The application of zero knowledge and machine learning is one topic, especially now that machine learning is the hottest thing outside of crypto. I think it’s an amazing technology that will undoubtedly change humanity. There are a few different areas where zero-knowledge technology can be applied within machine learning.
One example is using machine learning as a tool while preserving privacy and having some guarantees about the use of data. ZK could for example be used in federated learning to prove that you ran your mini model correctly before it gets aggregated into the main model. It would reveal nothing about how it was done and keep the underlying data private.
Secondly, I think application of ZK within identity-solutions and proof of humanity will become really important. Given the low friction, it’s likely that 99.9% of content on the internet will be generated by non-humans in the future. If you assume that we’ll constantly spend more and more time on the internet, then that means an increasing part of the world is generated by AI. I think we will want to know what content is generated by humans - at the very least for sentimental reasons.
A separate topic is that a truly privacy-preserving end-to-end model of the internet requires more than just zero knowledge. From the area that I categorise as advanced cryptography, zero knowledge is the furthest along and has seen the most investment and research. However, there are other techniques like multi-party computation (MPC) and fully homomorphic encryption (FHE) which are important as well.

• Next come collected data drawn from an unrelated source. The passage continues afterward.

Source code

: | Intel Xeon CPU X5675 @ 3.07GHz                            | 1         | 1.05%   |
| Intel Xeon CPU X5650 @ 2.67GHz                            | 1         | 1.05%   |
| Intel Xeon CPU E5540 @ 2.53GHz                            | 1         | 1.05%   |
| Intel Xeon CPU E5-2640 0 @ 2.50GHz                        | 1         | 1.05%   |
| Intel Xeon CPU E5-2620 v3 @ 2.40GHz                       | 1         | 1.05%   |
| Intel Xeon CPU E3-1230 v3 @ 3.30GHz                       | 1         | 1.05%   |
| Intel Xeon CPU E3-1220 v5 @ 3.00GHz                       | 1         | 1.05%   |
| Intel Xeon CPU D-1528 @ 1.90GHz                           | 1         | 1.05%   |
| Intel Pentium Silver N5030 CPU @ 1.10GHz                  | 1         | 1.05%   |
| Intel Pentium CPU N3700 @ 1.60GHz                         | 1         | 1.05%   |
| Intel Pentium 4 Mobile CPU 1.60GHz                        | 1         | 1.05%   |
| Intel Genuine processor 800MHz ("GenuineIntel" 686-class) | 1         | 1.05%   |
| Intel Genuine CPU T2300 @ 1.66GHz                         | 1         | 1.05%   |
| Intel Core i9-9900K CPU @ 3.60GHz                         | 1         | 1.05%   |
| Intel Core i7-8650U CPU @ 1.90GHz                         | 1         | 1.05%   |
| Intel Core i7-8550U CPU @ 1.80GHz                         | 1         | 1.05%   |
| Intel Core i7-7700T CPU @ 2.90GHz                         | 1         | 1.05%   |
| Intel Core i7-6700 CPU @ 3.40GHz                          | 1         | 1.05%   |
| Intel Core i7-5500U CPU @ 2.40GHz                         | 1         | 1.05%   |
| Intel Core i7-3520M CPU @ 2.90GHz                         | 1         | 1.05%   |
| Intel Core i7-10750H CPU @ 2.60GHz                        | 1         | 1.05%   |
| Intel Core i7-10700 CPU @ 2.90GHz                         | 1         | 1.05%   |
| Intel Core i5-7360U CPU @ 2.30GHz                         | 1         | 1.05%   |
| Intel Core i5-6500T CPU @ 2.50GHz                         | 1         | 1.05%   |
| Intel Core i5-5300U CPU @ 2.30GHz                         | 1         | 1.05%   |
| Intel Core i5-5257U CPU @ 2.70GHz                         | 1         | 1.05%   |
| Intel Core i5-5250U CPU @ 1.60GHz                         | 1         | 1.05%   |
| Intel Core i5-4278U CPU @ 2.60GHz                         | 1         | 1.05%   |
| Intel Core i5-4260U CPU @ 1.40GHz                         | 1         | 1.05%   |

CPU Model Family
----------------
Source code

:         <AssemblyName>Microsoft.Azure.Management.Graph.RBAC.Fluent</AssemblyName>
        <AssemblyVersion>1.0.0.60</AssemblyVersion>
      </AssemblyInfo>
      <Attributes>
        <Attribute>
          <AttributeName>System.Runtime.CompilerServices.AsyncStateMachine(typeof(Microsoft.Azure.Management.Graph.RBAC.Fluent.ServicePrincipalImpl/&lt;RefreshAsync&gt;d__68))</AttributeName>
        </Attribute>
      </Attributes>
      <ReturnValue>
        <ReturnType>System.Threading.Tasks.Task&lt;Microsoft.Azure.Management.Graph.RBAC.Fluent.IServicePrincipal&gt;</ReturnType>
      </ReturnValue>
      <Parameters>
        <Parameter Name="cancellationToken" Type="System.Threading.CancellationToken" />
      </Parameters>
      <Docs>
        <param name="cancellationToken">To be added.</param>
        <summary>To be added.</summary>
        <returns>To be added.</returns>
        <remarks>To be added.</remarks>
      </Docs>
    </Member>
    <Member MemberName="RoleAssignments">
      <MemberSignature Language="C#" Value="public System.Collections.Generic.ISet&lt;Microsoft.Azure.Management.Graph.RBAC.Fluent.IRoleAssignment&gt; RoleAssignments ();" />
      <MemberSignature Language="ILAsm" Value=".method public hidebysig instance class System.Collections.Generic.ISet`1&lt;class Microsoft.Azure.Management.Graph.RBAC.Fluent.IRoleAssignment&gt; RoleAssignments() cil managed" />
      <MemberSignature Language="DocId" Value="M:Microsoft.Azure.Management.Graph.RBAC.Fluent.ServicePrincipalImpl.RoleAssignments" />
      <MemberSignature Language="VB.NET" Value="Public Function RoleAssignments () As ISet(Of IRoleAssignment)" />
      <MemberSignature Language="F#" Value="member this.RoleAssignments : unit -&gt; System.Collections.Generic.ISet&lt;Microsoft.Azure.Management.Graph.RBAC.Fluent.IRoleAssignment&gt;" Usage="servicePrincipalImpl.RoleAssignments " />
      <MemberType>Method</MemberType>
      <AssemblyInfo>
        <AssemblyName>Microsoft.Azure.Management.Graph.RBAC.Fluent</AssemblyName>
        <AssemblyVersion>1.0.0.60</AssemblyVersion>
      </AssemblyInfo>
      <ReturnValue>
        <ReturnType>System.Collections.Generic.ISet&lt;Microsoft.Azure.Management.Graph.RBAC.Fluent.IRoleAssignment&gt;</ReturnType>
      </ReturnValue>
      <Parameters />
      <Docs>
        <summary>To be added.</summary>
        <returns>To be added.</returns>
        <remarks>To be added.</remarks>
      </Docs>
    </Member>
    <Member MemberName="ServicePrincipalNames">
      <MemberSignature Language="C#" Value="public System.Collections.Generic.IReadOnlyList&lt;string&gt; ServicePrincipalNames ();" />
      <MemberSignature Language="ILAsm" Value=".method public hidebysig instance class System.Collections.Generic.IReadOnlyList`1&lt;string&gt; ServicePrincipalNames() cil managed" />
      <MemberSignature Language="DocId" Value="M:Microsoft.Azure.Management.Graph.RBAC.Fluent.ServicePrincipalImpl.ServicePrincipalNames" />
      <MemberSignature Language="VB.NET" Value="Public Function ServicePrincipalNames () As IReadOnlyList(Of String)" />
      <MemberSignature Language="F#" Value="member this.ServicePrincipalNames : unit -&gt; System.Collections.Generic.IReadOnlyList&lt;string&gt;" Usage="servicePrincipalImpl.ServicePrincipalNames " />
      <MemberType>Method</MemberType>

They solve slightly different problems and a truly privacy-preserving end-to-end stack of the internet involves all three of those.
You’re starting to see some of these interact with ZK in an interesting way. For example, using MPC can enable you to delegate proving to three different provers rather than one. None of them see the data and even if one of them misbehaves, the other two can still complete the computation. That would prevent us from having to walk around with a GPU in our pocket while still not sacrificing decentralisation or privacy too much when outsourcing proof generation. This is an active area of research that’s evolving quite rapidly.
I hope that it empowers users to own their own data, interact on their own terms and preserve privacy in a personalised way. So an internet that’s safer, but also a better experience for users.
I also hope that crypto becomes an integrated part of the internet, like TLS, rather than being a separate application that users have to download. Everything should work through the browser in a seamless fashion without sacrificing efficiency or personalisation.
Finally around AI - I think it’s an amazing tool that we should be able to take advantage of without letting the bad parts of it overwhelm all the good things. And I think crypto can do that. So it allows us to both have our cake and eat it.
Thank you, Alex - this has been a blast and I’ve learned a ton from this conversation. Really appreciate you taking the time to do this!